Nucleare, ripartire da quella vittoria

par Pietro Orsatti
giovedì 5 marzo 2009

Strano Paese, l’Italia. Dove invece di imparare dagli errori si tende a ripeterli. Successe negli anni Sessanta, nel periodo della nazionalizzazione dell’Enel, nel settore delle grandi opere.

Sarebbe bastata la tragedia del Vajont perché gli italiani iniziassero ad accorgersi che non era possibile pagare “qualsiasi prezzo” sull’altare di un presunto progresso, che poi tanto progresso non era. Strano Paese, davvero, dove la volontà popolare, espressa democraticamente nel 1987 con un regolare refrendum abrogativo, oggi viene negata a colpi di sondaggi demoscopici (anche questi presunti).

L’Italia scelse di uscire fuori dal nucleare, oggi rischia di rientrarci. Quel movimento che in dieci anni smantellò scientificamente l’atomo all’amatriciana oggi si trova costretto a riorganizzarsi. Le televendite dell’atomo sicuro (che più sicuro non si può) sono ripartite. Il nucleare è bello, più glamour di Carla Bruni, più simpatico di Jerry Scotti, più utile di Mike Bongiorno. Sarà da “Chi vuol esser milionario” che apprenderemo quale sia il primo dei siti per le centrali?



«Ahi, ahi, signora Prestigiacomo, lei mi casca su Montalto». Ha proprio detto Montalto la ministra alla stampa? Certo, proprio il sito (occupato ora da un’attempata centrale tradizionale) dove il movimento antinucleare degli anni Ottanta trovò quella sintesi fra comitati locali, mondo scientifico, sinistra, partiti e addirittura pezzi di sindacato che rappresentò una novità assoluta nel panorama ambientalista non solo italiano.
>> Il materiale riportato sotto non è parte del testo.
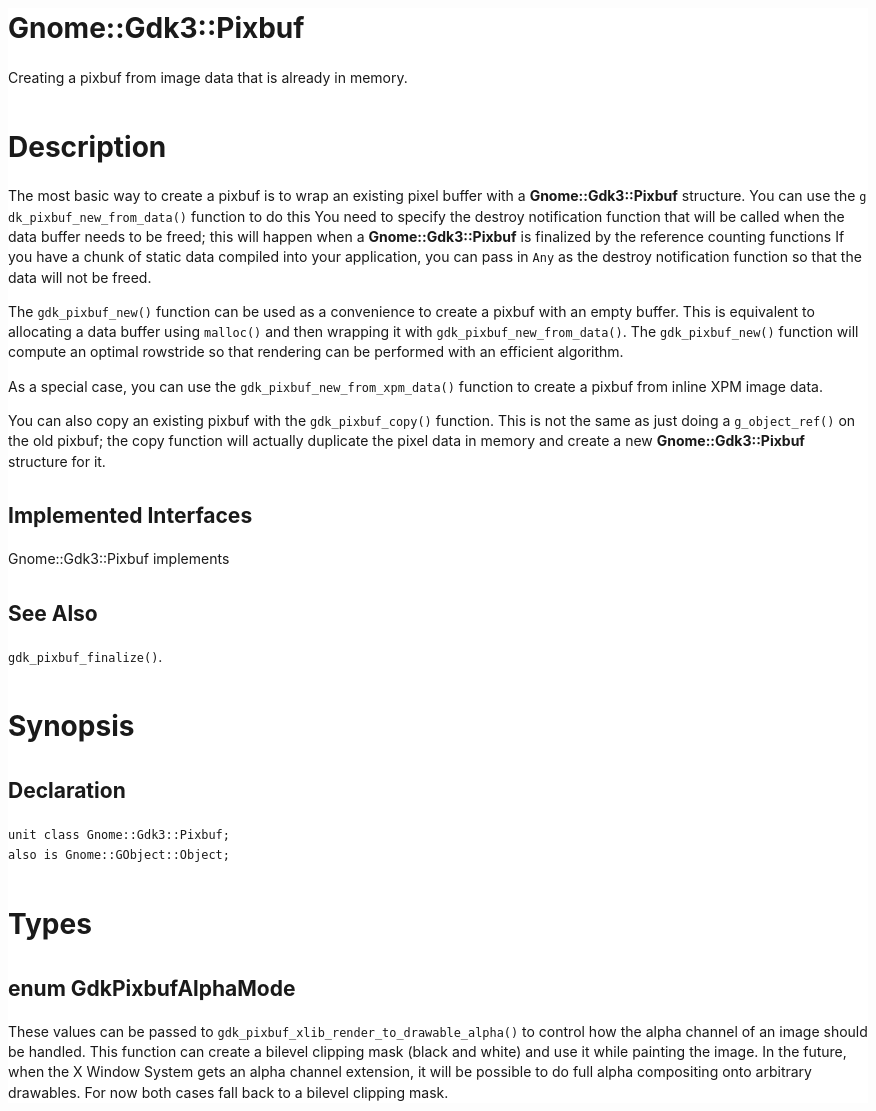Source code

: Gnome::Gdk3::Pixbuf
===================

Creating a pixbuf from image data that is already in memory.

Description
===========

The most basic way to create a pixbuf is to wrap an existing pixel buffer with a **Gnome::Gdk3::Pixbuf** structure. You can use the `gdk_pixbuf_new_from_data()` function to do this You need to specify the destroy notification function that will be called when the data buffer needs to be freed; this will happen when a **Gnome::Gdk3::Pixbuf** is finalized by the reference counting functions If you have a chunk of static data compiled into your application, you can pass in `Any` as the destroy notification function so that the data will not be freed.

The `gdk_pixbuf_new()` function can be used as a convenience to create a pixbuf with an empty buffer. This is equivalent to allocating a data buffer using `malloc()` and then wrapping it with `gdk_pixbuf_new_from_data()`. The `gdk_pixbuf_new()` function will compute an optimal rowstride so that rendering can be performed with an efficient algorithm.

As a special case, you can use the `gdk_pixbuf_new_from_xpm_data()` function to create a pixbuf from inline XPM image data.

You can also copy an existing pixbuf with the `gdk_pixbuf_copy()` function. This is not the same as just doing a `g_object_ref()` on the old pixbuf; the copy function will actually duplicate the pixel data in memory and create a new **Gnome::Gdk3::Pixbuf** structure for it.

Implemented Interfaces
----------------------

Gnome::Gdk3::Pixbuf implements

See Also
--------

`gdk_pixbuf_finalize()`.

Synopsis
========

Declaration
-----------

    unit class Gnome::Gdk3::Pixbuf;
    also is Gnome::GObject::Object;

Types
=====

enum GdkPixbufAlphaMode
-----------------------

These values can be passed to `gdk_pixbuf_xlib_render_to_drawable_alpha()` to control how the alpha channel of an image should be handled. This function can create a bilevel clipping mask (black and white) and use it while painting the image. In the future, when the X Window System gets an alpha channel extension, it will be possible to do full alpha compositing onto arbitrary drawables. For now both cases fall back to a bilevel clipping mask.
Nasceva a Montalto, durante i blocchi davanti ai cancelli e nelle assemblee universitarie e dei comitati locali, la base dell’ambientalismo scientifico che portò al referendum del 1987. è ovvia la volontà di ripartire da lì: per ragioni logistiche, simboliche, addirittura economiche. A Montalto i nuclearisti italiani si dichiararono sconfitti con la centrale praticamente terminata. Da Montalto ripartono.